I tried to remember. The first six months had been idyllic. We had laughed a great deal, and felt very comfortable together, but I had never lost sight of what an extraordinary person Padma was and how lucky I was to have her as my girlfriend.

Then there had been the summer holidays - a flurry of exchanging owls three times a week, and thinking of her every hour, and cajoling my parents into arranging for the two families to meet up together in Blackpool for the first weekend in August. I had enjoyed Blackpool all the more after the month's separation; we had seen the sights, being very careful not to let Padma's twin sister or my little brother feel left out, and I had been so pleased when my parents agreed that "the Patils were a very nice family indeed". Then I had been overjoyed to see Padma again on the Hogwarts Express on the first of September, and she had seemed equally glad to see me.

So far, so good. Being fourth years had been very comfortable for us. I hadn't asked myself any questions about how long Padma and I would stay together. I had just enjoyed being a couple, had assumed that she was as happy as I was. Perhaps we had been too comfortable. I'd heard the older boys saying that girls fussed if you "took them for granted". Had I stopped remembering how wonderful Padma was and taken her for granted?

I didn't think so. After all, people who know each other well are supposed to feel comfortable together. I didn't have to keep asking Terry if he still wanted to be my friend! And I hadn't let feeling comfortable lead to being familiar (I was always careful to be polite to Padma) or bossy (I never suggested she ought to give up her other friends or activities in order to be with me). Nor had I really minded Padma's recent spate of ratty moods: everyone puts up with the occasional ratty mood from a friend.

It was just that ... well, we had been a couple for eleven months now.
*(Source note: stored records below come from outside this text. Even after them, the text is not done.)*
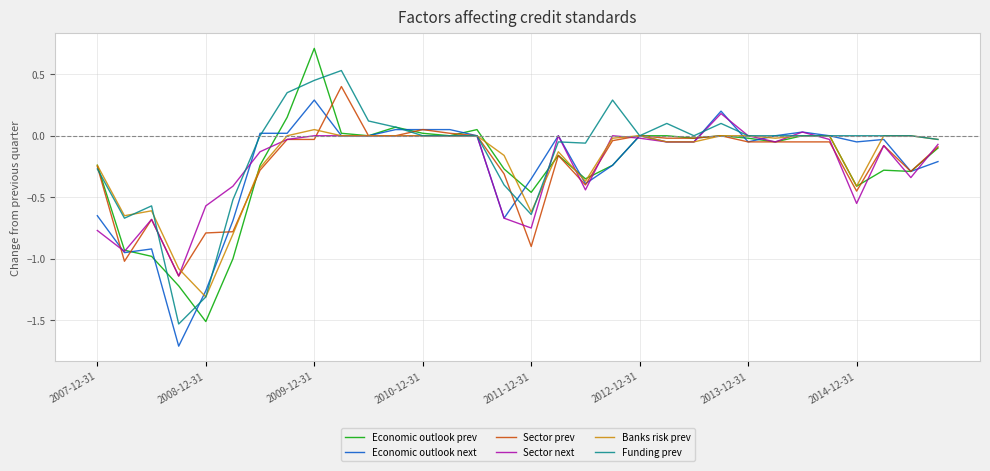

What is the minimum value shown in the chart?

-1.7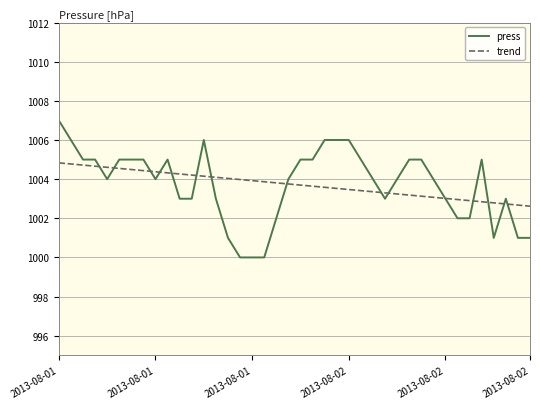

What is the difference between the maximum and second lowest values in the press series?

7.0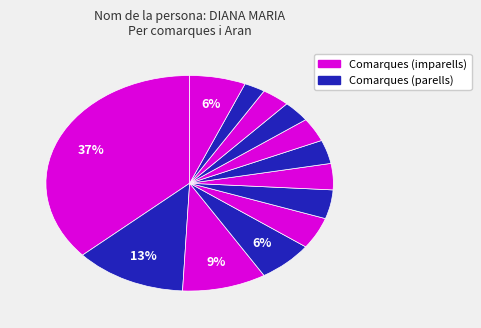

How many segments does this pie chart have?

13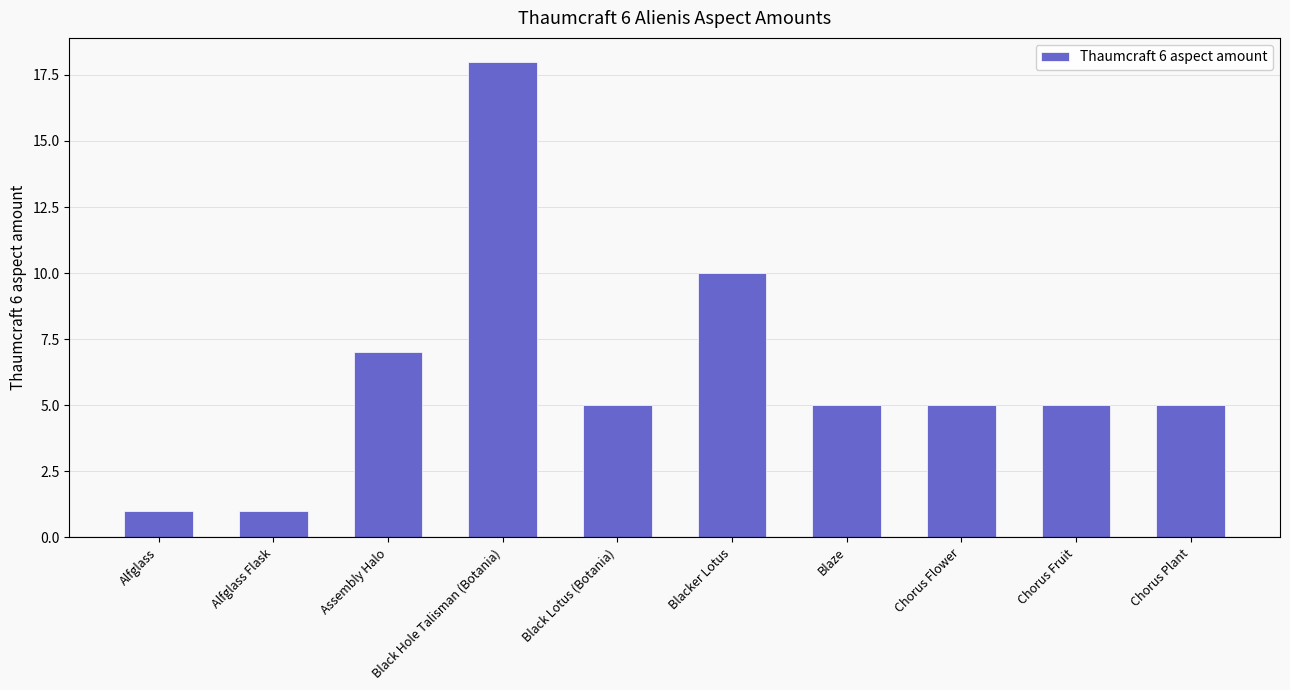

What is the greatest value displayed?

18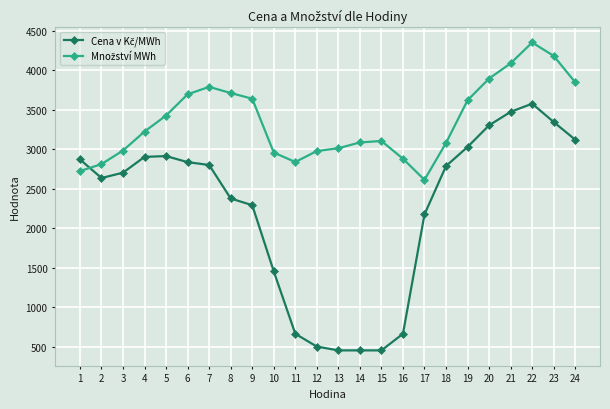

At which category is the sum across all series the highest?

22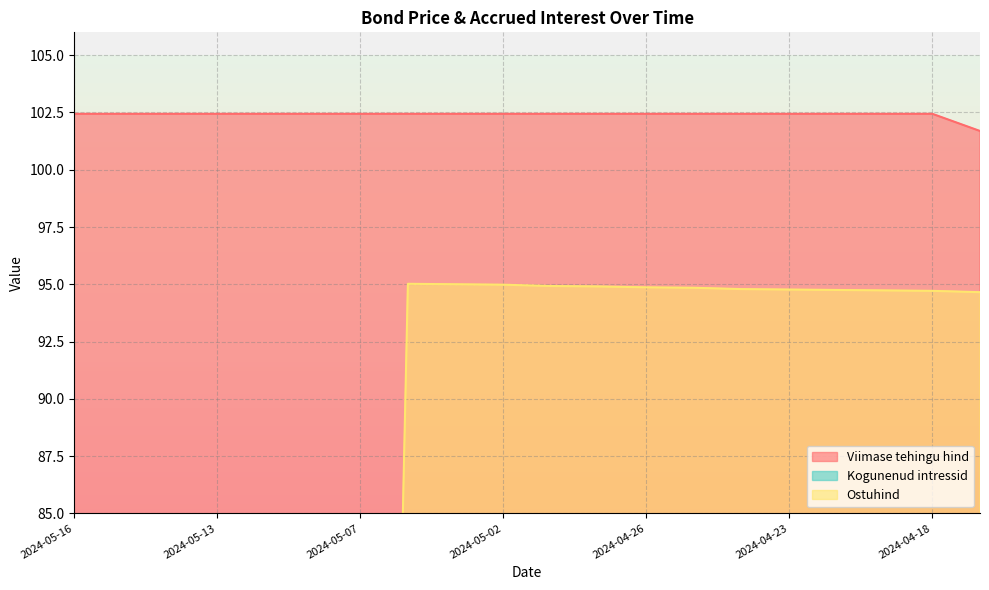

Reading left to right, transcribe all the data shown in this chart.

Viimase tehingu hind: 2024-05-16=102.4	2024-05-15=102.4	2024-05-14=102.4	2024-05-13=102.4	2024-05-10=102.4	2024-05-08=102.4	2024-05-07=102.4	2024-05-06=102.4	2024-05-03=102.4	2024-05-02=102.4	2024-04-30=102.4	2024-04-29=102.4	2024-04-26=102.4	2024-04-25=102.4	2024-04-24=102.4	2024-04-23=102.4	2024-04-22=102.4	2024-04-19=102.4	2024-04-18=102.4	2024-04-17=101.7
Kogunenud intressid: 2024-05-16=2.2	2024-05-15=2.2	2024-05-14=2.2	2024-05-13=2.2	2024-05-10=2.1	2024-05-08=2.1	2024-05-07=2.0	2024-05-06=2.0	2024-05-03=2.0	2024-05-02=2.0	2024-04-30=1.9	2024-04-29=1.9	2024-04-26=1.9	2024-04-25=1.8	2024-04-24=1.8	2024-04-23=1.8	2024-04-22=1.8	2024-04-19=1.7	2024-04-18=1.7	2024-04-17=1.7
Ostuhind: 2024-05-16=0.0	2024-05-15=0.0	2024-05-14=0.0	2024-05-13=0.0	2024-05-10=0.0	2024-05-08=0.0	2024-05-07=0.0	2024-05-06=95.0	2024-05-03=95.0	2024-05-02=95.0	2024-04-30=94.9	2024-04-29=94.9	2024-04-26=94.9	2024-04-25=94.8	2024-04-24=94.8	2024-04-23=94.8	2024-04-22=94.8	2024-04-19=94.7	2024-04-18=94.7	2024-04-17=94.7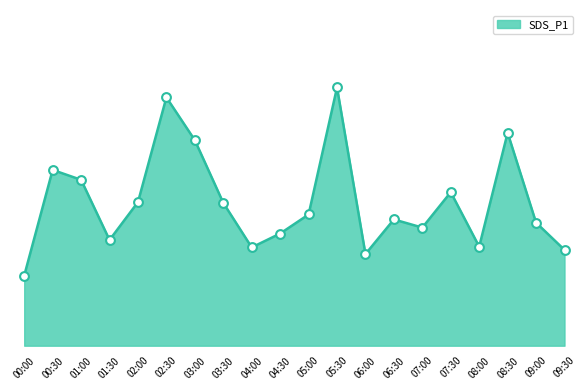

What is the change in value from 04:30 to 07:30?

+1.7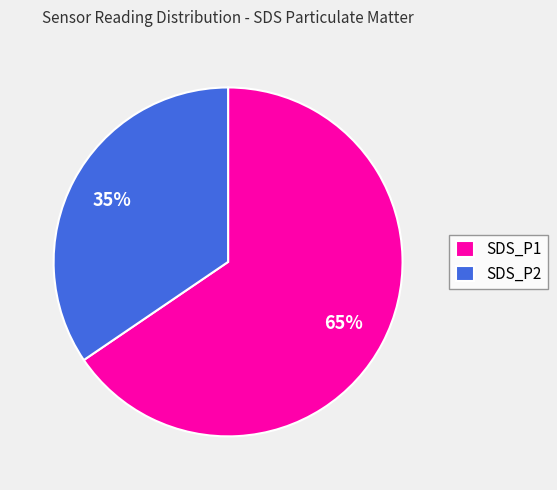

Is it true that SDS_P2 is 27% of the pie?

False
And for the last two of those months we had been annoying one another fairly often. Why was Padma so easily annoyed lately?

Could the real reason be nothing more complicated than that she found me annoying?

I pushed that highly uncomfortable thought away easily when Terry nudged me. "Did you hear that, Michael?"

"What? No, sorry, I was miles away."

"Marietta Edgecombe just said that Madam Hooch has agreed to run a dancing lesson tomorrow afternoon. Two o'clock in the Great Hall."

"Oh, good," I said, trying to muster enthusiasm.